Involvement of the serotonin 5-HT2B receptor in cardiac hypertrophy linked to sympathetic stimulation control of interleukin-6, interleukin-1β, and tumor necrosis factor-α cytokine production by ventricular fibroblasts

Background - The serotonergic 5-HT2B receptor regulates cardiomyocyte development and growth. A putative contribution of this receptor to fibroblast-dependent cardiac function has not been identified. Methods and Results - By mimicking sympathetic stimulation with chronic isoproterenol perfusion in vivo, we found that mice developed a cardiac hypertrophy, which was prevented by exposure to the 5-HT2B receptor antagonists SB206553 or SB215505 or in 5-HT2B receptor-knockout mice.
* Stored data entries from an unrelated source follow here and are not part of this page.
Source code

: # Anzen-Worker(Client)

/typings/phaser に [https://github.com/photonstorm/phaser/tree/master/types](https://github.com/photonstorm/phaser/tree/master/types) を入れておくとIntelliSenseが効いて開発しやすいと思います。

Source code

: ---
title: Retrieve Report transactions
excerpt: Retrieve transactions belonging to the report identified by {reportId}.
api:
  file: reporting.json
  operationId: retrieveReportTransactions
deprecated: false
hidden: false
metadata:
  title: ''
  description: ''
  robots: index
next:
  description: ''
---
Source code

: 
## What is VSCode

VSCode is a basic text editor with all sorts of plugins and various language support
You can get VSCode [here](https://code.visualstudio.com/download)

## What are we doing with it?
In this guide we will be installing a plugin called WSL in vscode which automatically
The isoproterenol-induced hypertrophy was associated with an increase in the plasma levels of interleukin-1beta and tumor necrosis factor-alpha but not interleukin-6. In contrast, the plasma isoproterenol-induced cytokine increase was not observed in either 5-HT2B receptor - mutant or wild-type mice perfused with isoproterenol + SB206553. We demonstrated that stimulation of wild-type cardiac fibroblasts by isoproterenol markedly increased the production of the interleukin-6, interleukin-1beta, and tumor necrosis factor-alpha cytokines. Strikingly, we found that this isoproterenol-induced cytokine production was abolished by SB206553 or in 5-HT2B receptor - knockout fibroblasts. Serotonin also stimulated production of the 3 cytokines in wild-type fibroblasts, which was effectively reduced in 5-HT2B receptor-knockout fibroblasts. Conclusions - Our results demonstrate for the first time that 5-HT2B receptors are essential for isoproterenol-induced cardiac hypertrophy, which involves the regulation of interleukin-6, interleukin-1beta, and tumor necrosis factor-alpha cytokine production by cardiac fibroblasts.